Members of the Royal Australian Navy's Mine Warfare community gathered for a bake sale, hosted by Minehunter Coastal crew HMAS Huon at Sydney base HMAS Waterhen, in support of 100 Days For Change. (photo: ABIS Kieren Whiteley)
Members of the Royal Australian Navy's Mine Warfare community gathered for a bake sale, hosted by Minehunter Coastal crew HMAS Huon at Sydney base HMAS Waterhen, in support of 100 Days For Change.

When the Royal Australian Navy Minehunter HMAS Huon held a cake sale alongside Sydney’s HMAS Waterhen last week, the Commanding Officer took the opportunity to take the attendees out of their comfort zones when thinking about diversity in Navy and beyond.

Lieutenant Commander Alan Parton accepted the challenge laid down by the Chief of Navy to support the 100 Days for Change initiative by facilitating a discussion on equity and diversity, and bringing attention to women’s sport.

“As a white, heterosexual male I am part of the majority within Defence, and in most organisations,” he said.

“I wanted to try and see and experience, even it was for a brief moment, what it would be like to be outside that group to experience a tiny bit of what it would be like to be different and to have doubt, mistrust, suspicion and the questioning of my abilities.

“Although for me this would last for seconds, for others it lasts a lifetime.”

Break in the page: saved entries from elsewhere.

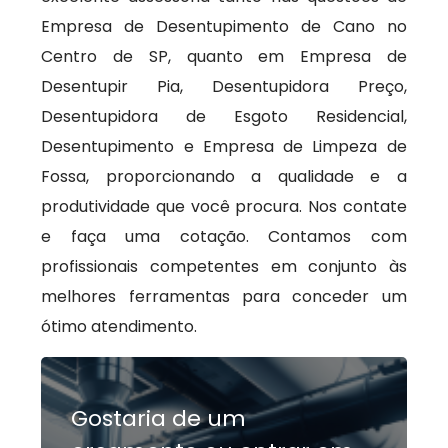
Empresa de Desentupimento de Cano no
Centro de SP, quanto em Empresa de
Desentupir Pia, Desentupidora Preço,
Desentupidora de Esgoto Residencial,
Desentupimento e Empresa de Limpeza de
Fossa, proporcionando a qualidade e a
produtividade que você procura. Nos contate
e faça uma cotação. Contamos com
profissionais competentes em conjunto às
melhores ferramentas para conceder um
ótimo atendimento.
Gostaria de um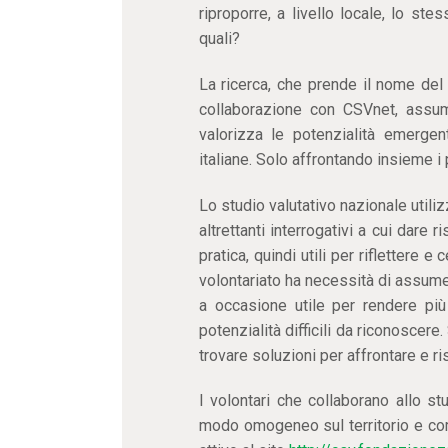
riproporre, a livello locale, lo st
quali?
La ricerca, che prende il nome del
collaborazione con CSVnet, assume 
valorizza le potenzialità emergent
italiane. Solo affrontando insieme i
Lo studio valutativo nazionale utiliz
altrettanti interrogativi a cui dare r
pratica, quindi utili per riflettere e
volontariato ha necessità di assum
a occasione utile per rendere più 
potenzialità difficili da riconosce
trovare soluzioni per affrontare e riso
I volontari che collaborano allo st
modo omogeneo sul territorio e comp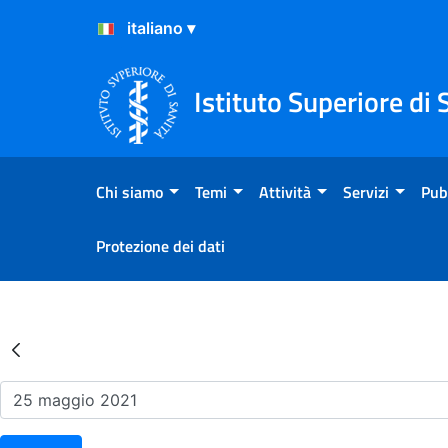
Salta al Contenuto
Salta al Footer
Istituto Superiore di 
Chi siamo
Temi
Attività
Servizi
Pub
Protezione dei dati
Risultati della Ricerca - Ev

With the support of the Warrant Officer of the Navy, Lieutenant Commander Parton gained approval for members of his crew and other personnel based at Waterhen to paint their right pinkie fingers with pink nail polish for the day.

“This created several instances for me to have people look at me and make a snap judgement based solely upon my appearance.”

In addition to the Huon’s crew, the challenge was accepted by the ship’s companies of HMA Ships Diamantina, Gascoyne and Yarra, with many members making gold coin donations to sport the pink pinkie.

Also supporting the initiative was the Head Coach of Navy’s Women’s AFL Team, Lieutenant Commander Elisabeth Quinn, who travelled from Canberra to speak to the assembled sailors and officers about the role of women’s sport.

“Although many see women’s sport as being relatively new, the first recorded Australian Rules football match played by women was played in 1917,” Lieutenant Commander Quinn said.

“When you take up the challenge to go and support a women’s sport you will experience a level of passion and intensity up there with any other sporting match—you won’t find a more passionate, hardworking and dedicated group of people than those involved in women’s sport.

“Today there are pathways for junior sailors and officers—male and female—to be involved in a variety of sports at advanced levels.

The cake sale and gold coin donations raised over $200, with the proceeds going to the ‘Keeping Watch’ charity.

Huon’s Commanding Officer was pleased with the event, and the attention raised to the challenges faced by those that have different perspectives in life.

“Being different should not make a difference,” Lieutenant Commander Parton said.